ANALYSIS: The evidence is clear: householders already have all the burglar-bashing rights they could wish for, writes Gordon Darroch.

  • Elsewhere on the JusticeGap, you can read Mark George QC on Chris Grayling HERE.

‘Not only is Grayling indulging in grandstanding of the worst sort but it is also a bit worrying that the new justice secretary doesn’t appear to understand the law.’
Mark George QC

Gordon Darroch

 

Chris Grayling’s ‘batter a burglar’ proposal was one of the big woof moments of the Conservative Party conference. It raised a predictably raucous cheer from the faithful in the conference hall. It triggered ecstatic headlines in the Tory press, with The Sun promising: ‘It’s official: you can batter a burglar’ and the Daily Mail championing homeowners’ hard-won ‘right to use lethal force on burglars’. It was trailed extensively ahead of Grayling’s speech by the party hierarchy right up to the Prime Minister, who recounted how his home in North Kensington had been targeted by a gang who ‘loaded up my Skoda and drove off’.

What better way for an Old Etonian to prove his man-of-the-people credentials than to reveal in a single breath that not only was he a bona fide burglary victim, but he used to drive a Skoda?

Promising people the right to ‘batter burglars’ is an open goal for politicians, especially those on the Tory right. The law of ‘reasonable force’ is frequently held up as an example of the justice system favouring the rights of criminals over those of victims. After all, what householder can be expected to sit and calculate what counts as ‘reasonable’ while trying to defend his family from a knife-wielding maniac who has trespassed on his property? Instead Grayling favoured permitting ‘disproportionate force’, a statement that was widely interpreted as giving householders ‘more legal protection’.

Open and shut case
A snap poll on the Daily Telegraph’s website revealed that 95% of more than 5,000 respondents believed that the law ‘should be wholly on the side of the householder’. Given this overwhelming endorsement, Grayling would seem to have an open and shut case. Yet this is a debate conducted in a vacuum, in almost total ignorance of what the law says and how the courts interpret it. A small number of high-profile cases, gratuitously misinterpreted to fit a pernicious fantasy of a legal system hamstrung by political correctness, has warped the facts beyond all recognition.

Take, to begin with, the Daily Mail’s cherished assertion that householders will be allowed to use lethal force. In fact this ‘right’ was established nearly 50 years ago in a judgment by Lord Parker. ‘Where a forcible and violent felony is attempted upon the person of another, the party assaulted, or his servant, or any other person present, is entitled to repel force by force, and, if necessary, to kill the aggressor’, he ruled in 1963. Since then not just the victim, but anybody supporting them, has been allowed to use lethal force in self-defence.

The Crown Prosecution Service clarified its definition of ‘reasonable force’ in a public statement four years ago, making it clear that ‘if you are in your own home and in fear for yourself or others… the law does not require you to wait to be attacked before using defensive force yourself.’
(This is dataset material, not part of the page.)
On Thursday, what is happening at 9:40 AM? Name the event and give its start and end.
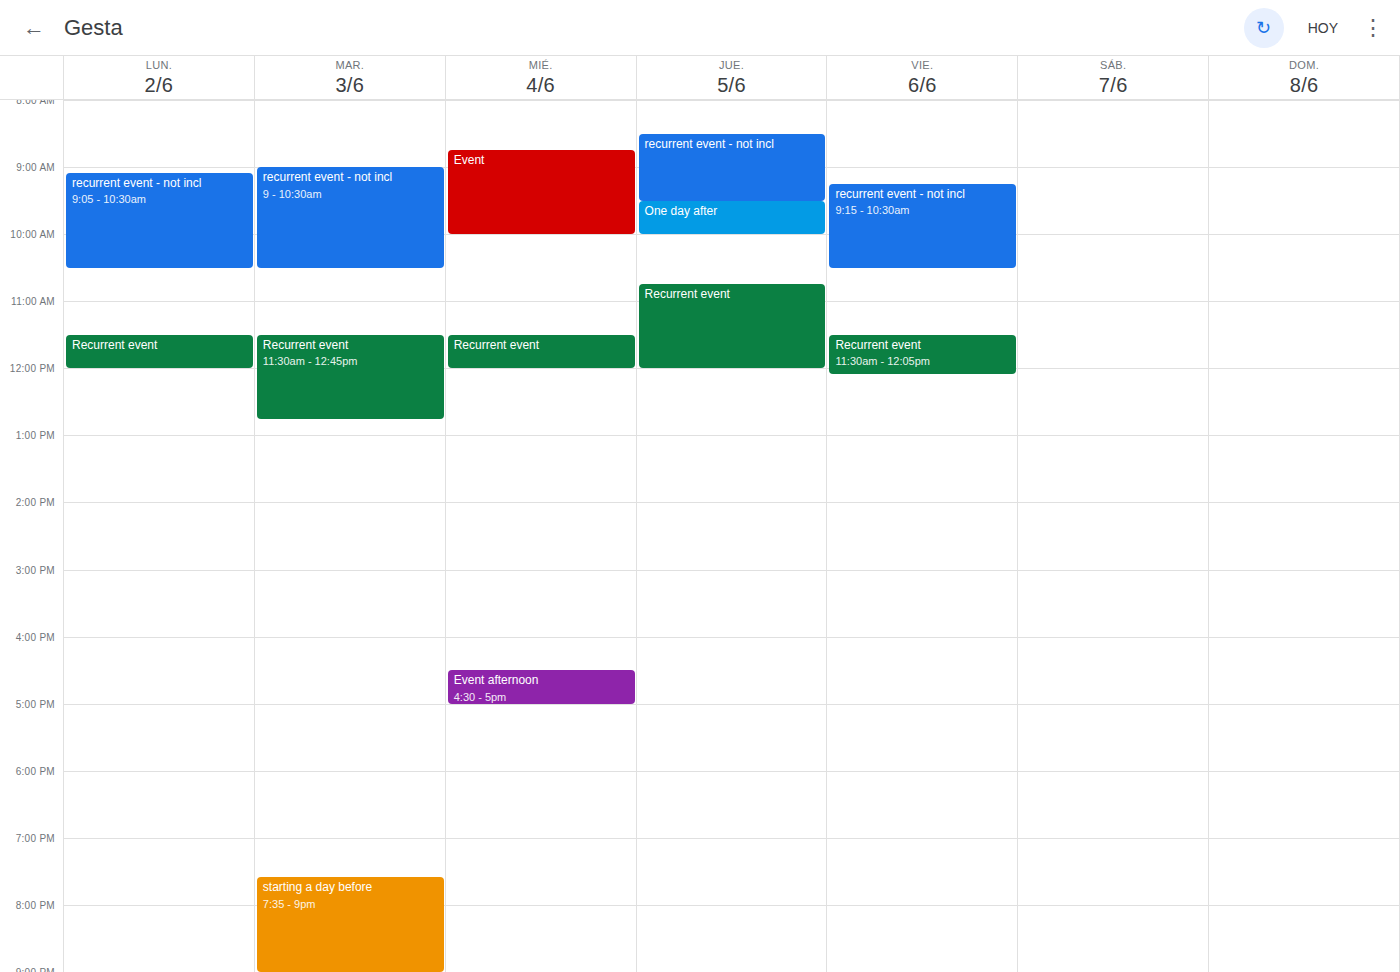
"One day after", 9:30 AM to 10:00 AM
On any reading it leaves the benefit of the doubt on the side of the householder:

‘You are not expected to make fine judgments over the level of force you use in the heat of the moment. So long as you only do what you honestly and instinctively believe is necessary in the heat of the moment, that would be the strongest evidence of you acting lawfully and in self-defence.’

So a householder who instinctively grabs a kitchen knife, or a lamp, or a small table, and sets about an intruder with it will still meet the criteria of reasonable force.
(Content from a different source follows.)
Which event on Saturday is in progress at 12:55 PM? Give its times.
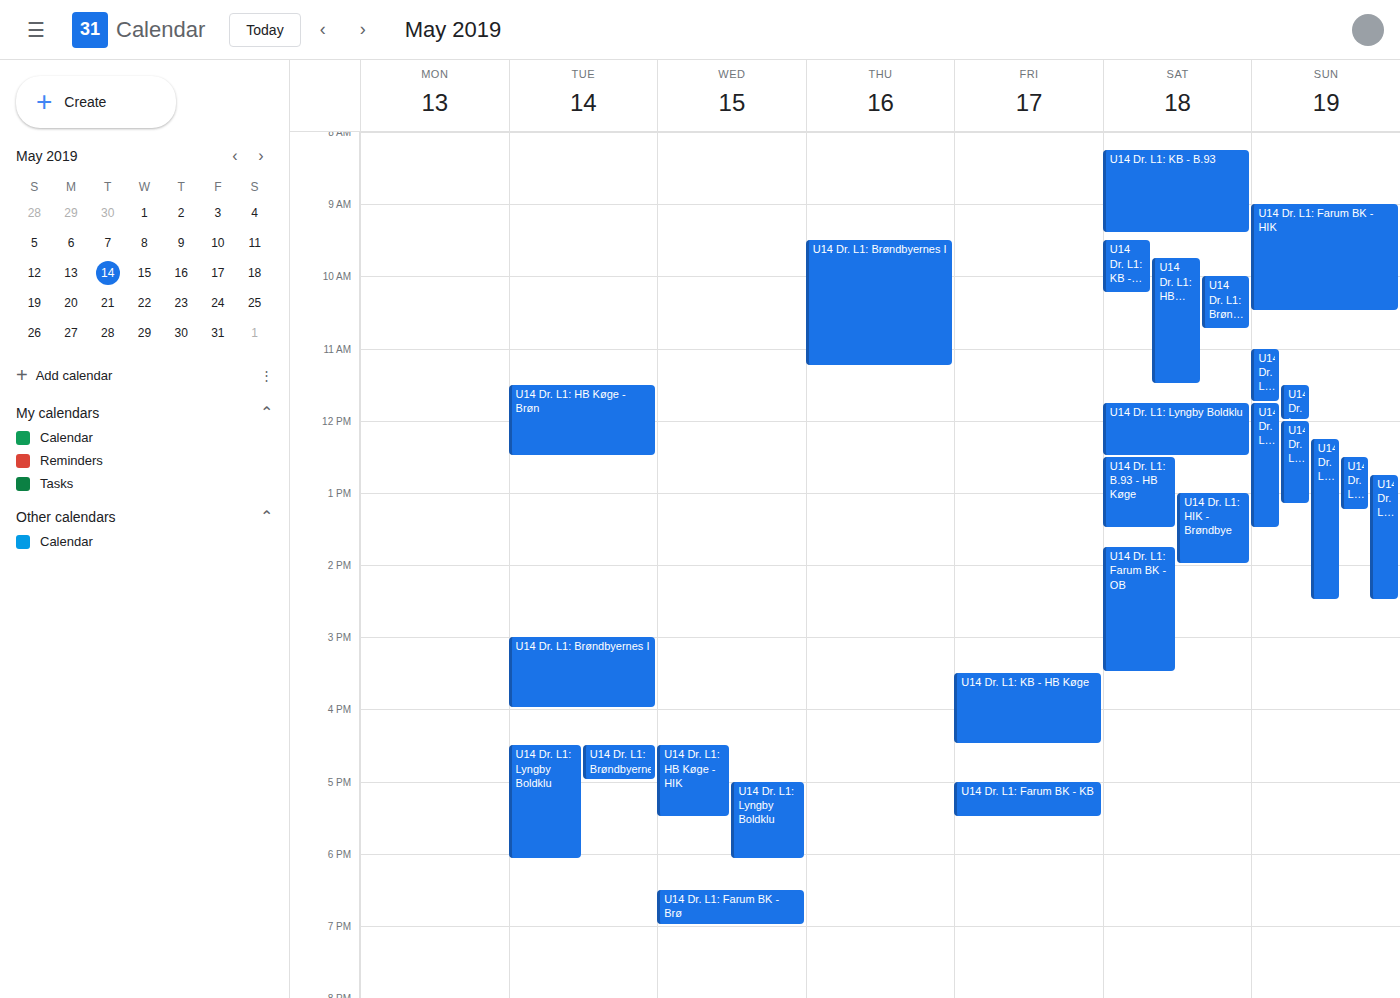
"U14 Dr. L1: B.93 - HB Køge", 12:30 PM to 1:30 PM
But the most compelling evidence in support of the current law is the simple fact that a householder who attacks, and even kills, an intruder is extremely unlikely to be prosecuted and convicted of any crime. Two exceptional cases have dominated the debate, both of which had extenuating circumstances. First came the conviction of Tony Martin, who shot two youths who had broken into his remote farmhouse in the Norfolk fens.

At his trial, forensic evidence showed that the burglar who died was shot as he was running away from the property. Martin was found guilty – not by the police or the judicial establishment, but by a jury of twelve men and women who live in Norfolk. He could hardly have chosen a panel more likely to be sympathetic to his plight, yet still they convicted him. The Court of Appeal later reduced his conviction to manslaughter after hearing new evidence that his paranoid personality disorder had caused him to exaggerate the threat he was under, diminishing his responsibility for the crime.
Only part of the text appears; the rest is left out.